## Problem to work on
Render every line of the data below as a numbered list, skipping any blank lines.

:::::

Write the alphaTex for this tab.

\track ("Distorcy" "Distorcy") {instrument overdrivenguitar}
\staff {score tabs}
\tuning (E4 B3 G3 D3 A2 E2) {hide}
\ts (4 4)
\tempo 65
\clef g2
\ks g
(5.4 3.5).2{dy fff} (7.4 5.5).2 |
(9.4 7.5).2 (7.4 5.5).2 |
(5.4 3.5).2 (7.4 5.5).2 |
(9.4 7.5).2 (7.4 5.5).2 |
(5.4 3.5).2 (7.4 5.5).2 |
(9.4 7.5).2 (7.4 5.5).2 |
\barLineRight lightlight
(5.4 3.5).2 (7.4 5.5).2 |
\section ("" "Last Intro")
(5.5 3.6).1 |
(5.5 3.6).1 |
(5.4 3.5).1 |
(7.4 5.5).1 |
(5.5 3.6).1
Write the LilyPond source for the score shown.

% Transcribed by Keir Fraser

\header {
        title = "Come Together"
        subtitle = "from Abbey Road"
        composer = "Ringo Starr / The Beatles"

:::::

## Full solution
1. Write the alphaTex for this tab.
2. \track ("Distorcy" "Distorcy") {instrument overdrivenguitar}
3. \staff {score tabs}
4. \tuning (E4 B3 G3 D3 A2 E2) {hide}
5. \ts (4 4)
6. \tempo 65
7. \clef g2
8. \ks g
9. (5.4 3.5).2{dy fff} (7.4 5.5).2 |
10. (9.4 7.5).2 (7.4 5.5).2 |
11. (5.4 3.5).2 (7.4 5.5).2 |
12. (9.4 7.5).2 (7.4 5.5).2 |
13. (5.4 3.5).2 (7.4 5.5).2 |
14. (9.4 7.5).2 (7.4 5.5).2 |
15. \barLineRight lightlight
16. (5.4 3.5).2 (7.4 5.5).2 |
17. \section ("" "Last Intro")
18. (5.5 3.6).1 |
19. (5.5 3.6).1 |
20. (5.4 3.5).1 |
21. (7.4 5.5).1 |
22. (5.5 3.6).1
23. Write the LilyPond source for the score shown.
24. % Transcribed by Keir Fraser
25. \header {
26.         title = "Come Together"
27.         subtitle = "from Abbey Road"
28.         composer = "Ringo Starr / The Beatles"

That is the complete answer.